Many companies are already making contingency plans, and our firm has established the C&S Corona Task Force to help with this work. The Task Force can help you with any questions you may have about financing agreements and corporate financing.

If you are working with financing agreements, we recommend running through this checklist to make sure you have covered the most important points.

  1. Financing covenants: Will historic or forecast loss of turnover or changes in asset valuations impact or even breach your financial covenants? How could you prepare for this in your key indicators?EBITDA definition elements: do you need agree on changes with your financiers in advance? Depending on your available business contingency measures, think about how they could impact your company’s covenant calculations (recurring/non-recurring items, how would an interruption of your company’s payment traffic impact liquidity). Keep in mind that the effects will extend over multiple quarters, as covenants are usually tested for the previous 12 months. How do potential equity cure elements function in your financing agreements and what does using them require?

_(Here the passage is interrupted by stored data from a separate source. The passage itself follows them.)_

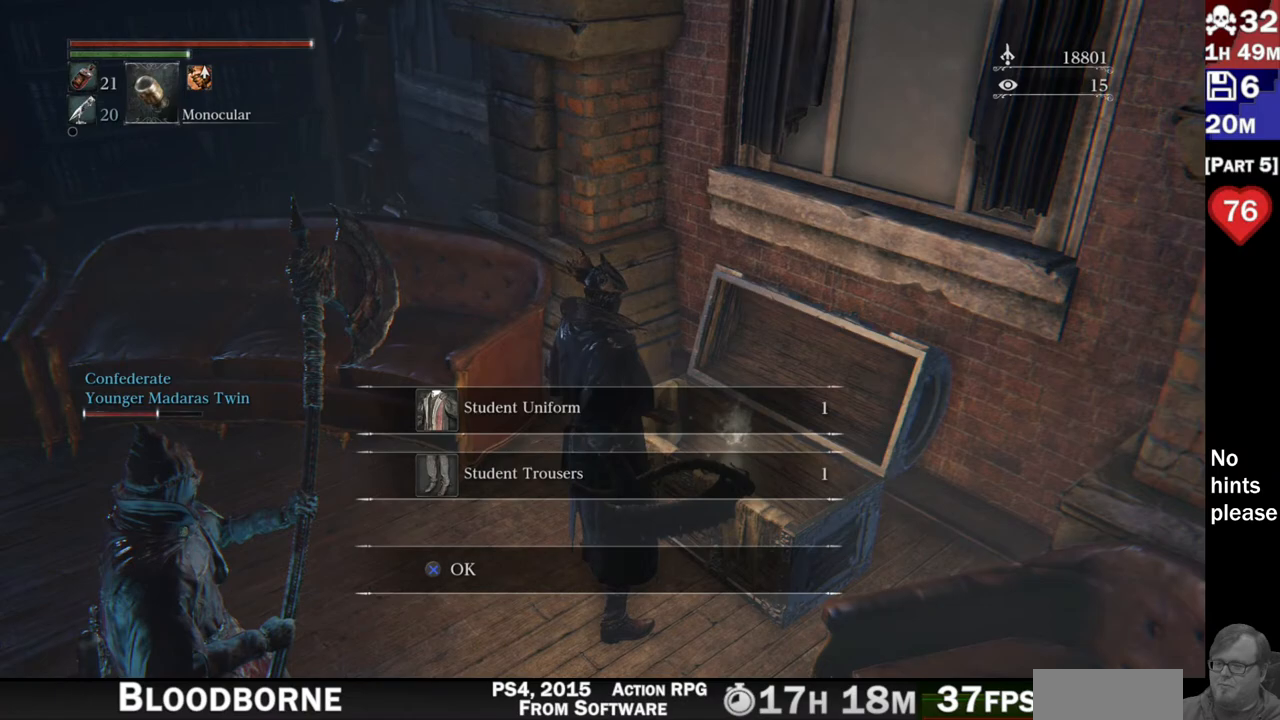
{"dt_ms": 500, "buttons": ["CROSS"], "left_stick": "center", "right_stick": "center", "button_events": [[417, "CROSS", "down"]]}
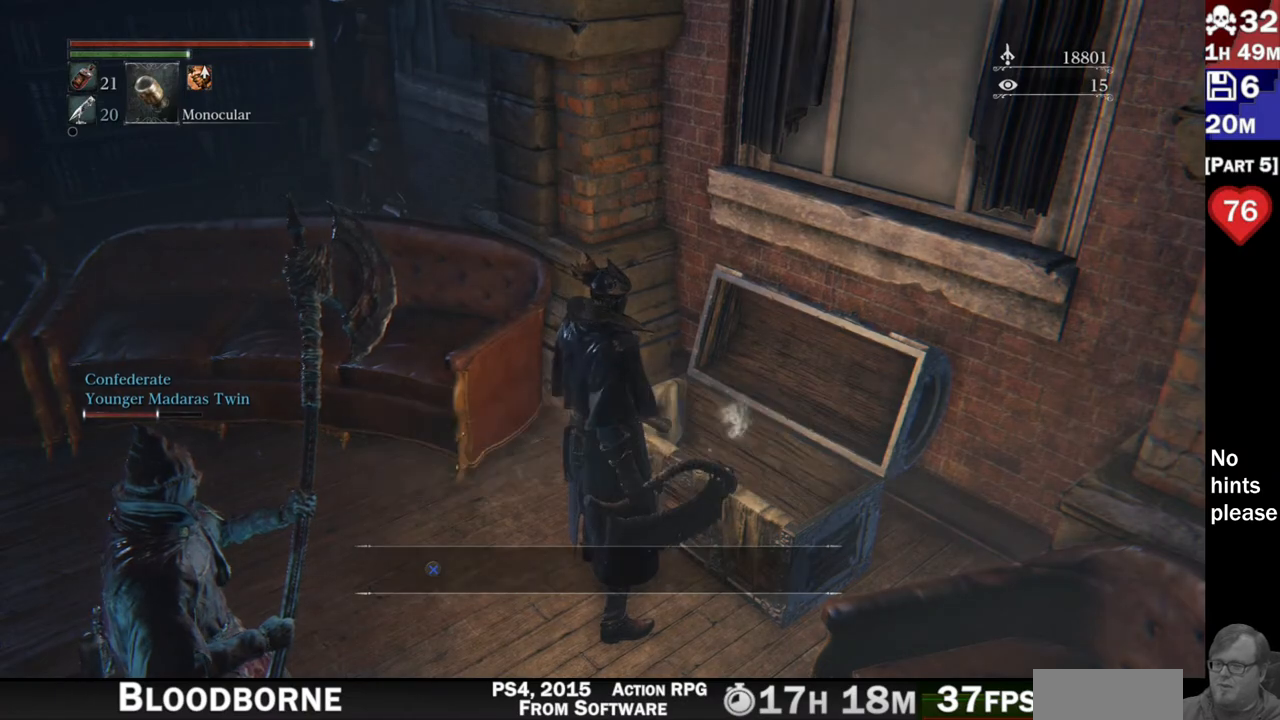
{"dt_ms": 500, "buttons": [], "left_stick": "center", "right_stick": "center"}
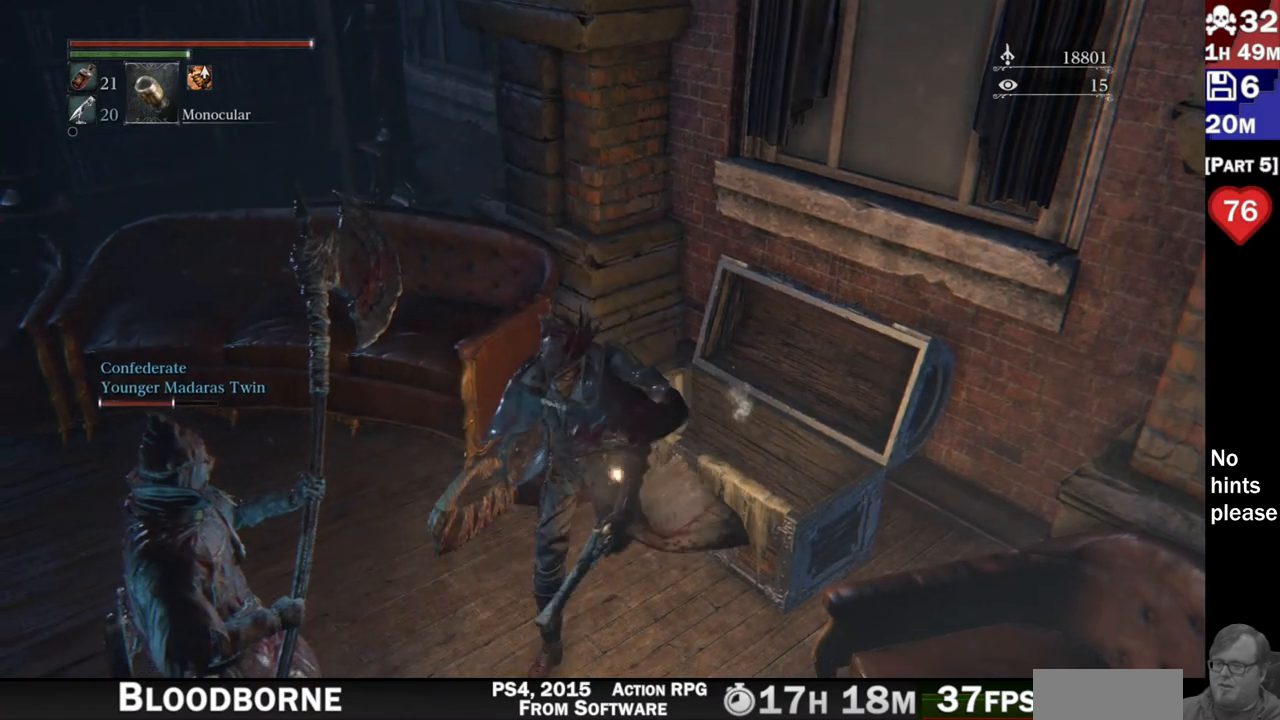
{"dt_ms": 500, "buttons": [], "left_stick": "center", "right_stick": "center", "button_events": []}
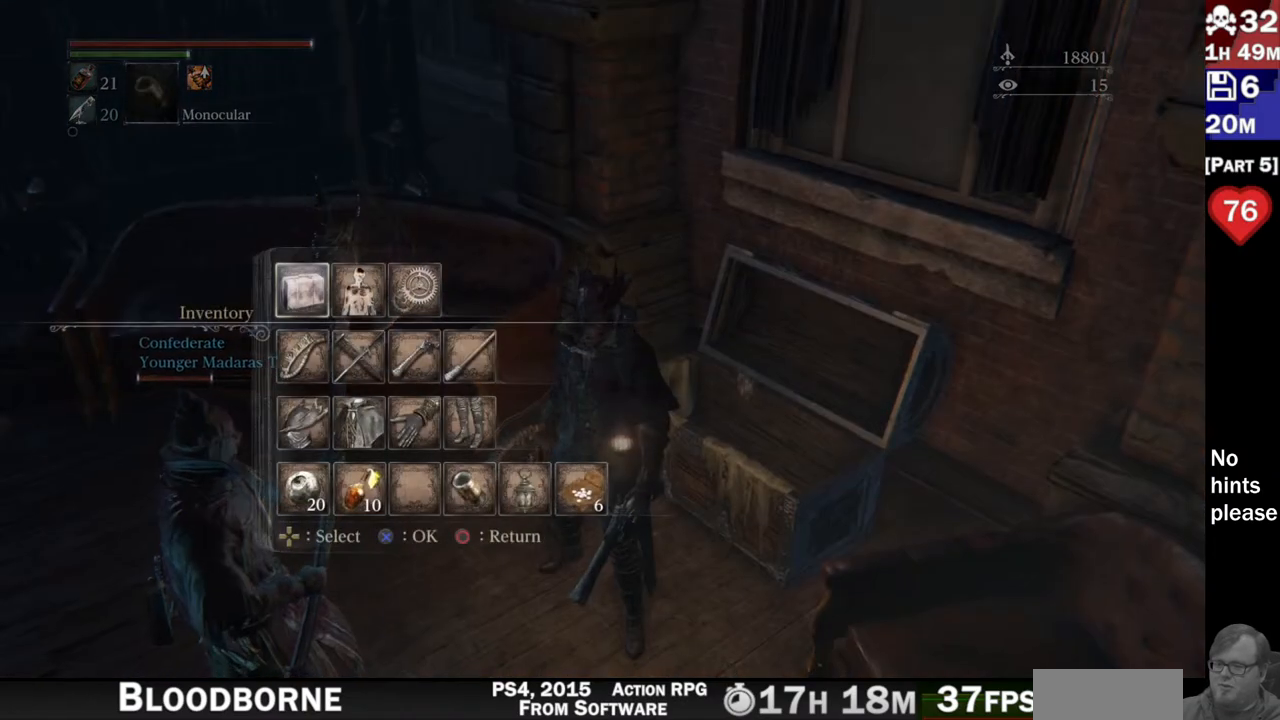
{"dt_ms": 500, "buttons": ["CROSS"], "left_stick": "center", "right_stick": "center", "button_events": [[417, "DPAD_RIGHT", "down"], [500, "CROSS", "down"], [500, "DPAD_RIGHT", "up"]]}
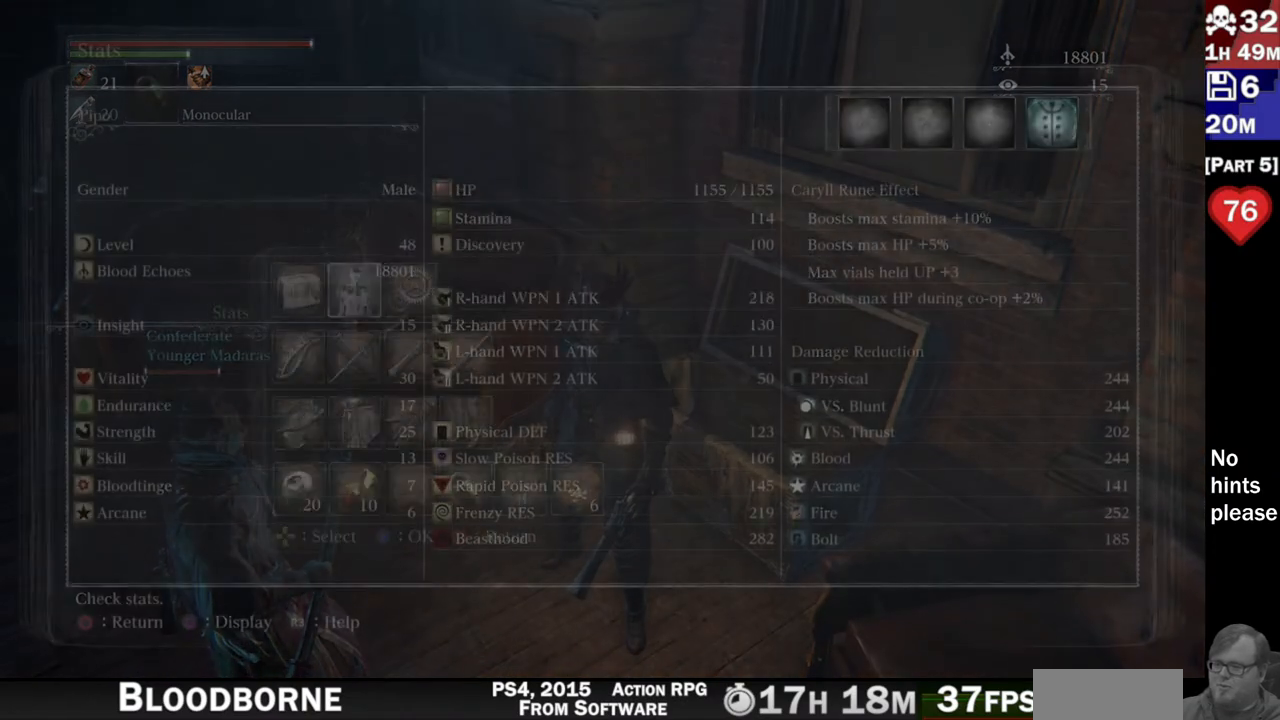
{"dt_ms": 500, "buttons": ["CIRCLE"], "left_stick": "center", "right_stick": "center", "button_events": [[100, "CROSS", "up"], [450, "CIRCLE", "down"]]}
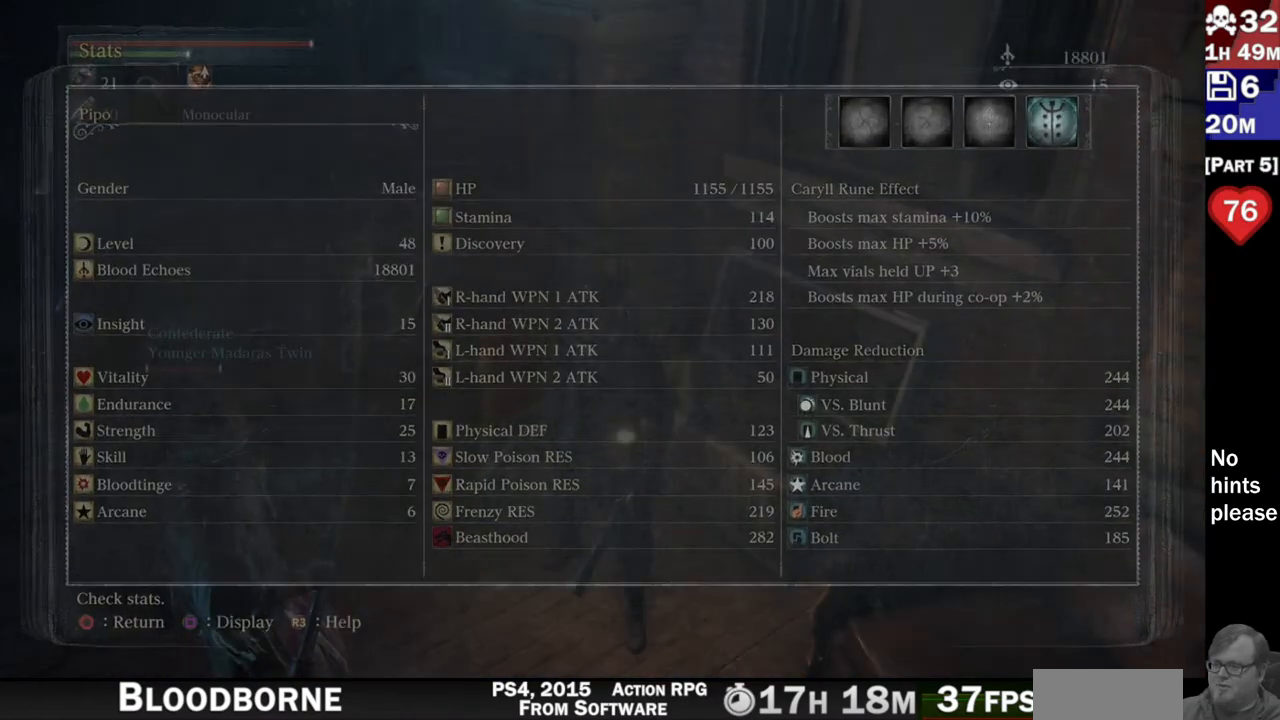
{"dt_ms": 500, "buttons": [], "left_stick": "center", "right_stick": "center", "button_events": [[67, "CIRCLE", "up"], [367, "DPAD_LEFT", "down"], [483, "DPAD_LEFT", "up"]]}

  2. Reporting obligations: Will your financial statements or key indicators be delayed? Will delivery of documents (such as financial reporting, operational certificates or waiver requests) be delayed due to employee absences or other acute reasons? Is it necessary to disclose the impact on operations or any default, and if so, how?

  3. Debt service: Determine what measures you have to take to secure your cash flow. It is also a good idea to review practical issues, such as does your company have sufficient staffing to service its debts and has it made the IT arrangements to be able to effect repayments of principal and interest when due? It is worth keeping in mind that financiers are also likely to be short of resources. Have your lenders made arrangements to ensure that the current circumstances will not prevent disbursement and that waiver/amendment requests can be considered in the required timeframe?

  4. Event of default: Is there a risk that the current circumstances could trigger an event of default in one of your financing agreements and give the lenders the right to call in the debt? Material adverse effect (MAE): is there a risk that a MAE clause could be triggered? This is something that usually gets discussed when negotiating the loan agreement, but these are certainly circumstances in which lenders could invoke this clause. Of course, it is likely that other clauses would also give cause to call in the loan in the current situation.

  5. Representations and undertakings: It is worth reviewing these to make sure your company can still make and comply with them.

  6. Cross-default: Is your company at risk of default under any agreement due to its position under other agreements and financing arrangements?

  7. Insolvency: Could your company’s income drop to the point that it threatens operations? Your board should keep in mind its obligation under the Finnish Limited Liability Companies Act to register negative equity with the Trade Register without delay.

  8. Availability of financing; It is vital to maintain active lines of communication with your bank and financiers. What alternatives are available? The government has promised to support the SME sector with additional financing. Find out whether your company is eligible for government support, financing from Finnvera or other corresponding support.

The coronavirus outbreak is a rapidly developing situation. This information reflects the situation at the time it was published 19 March 2020 and is subject to change.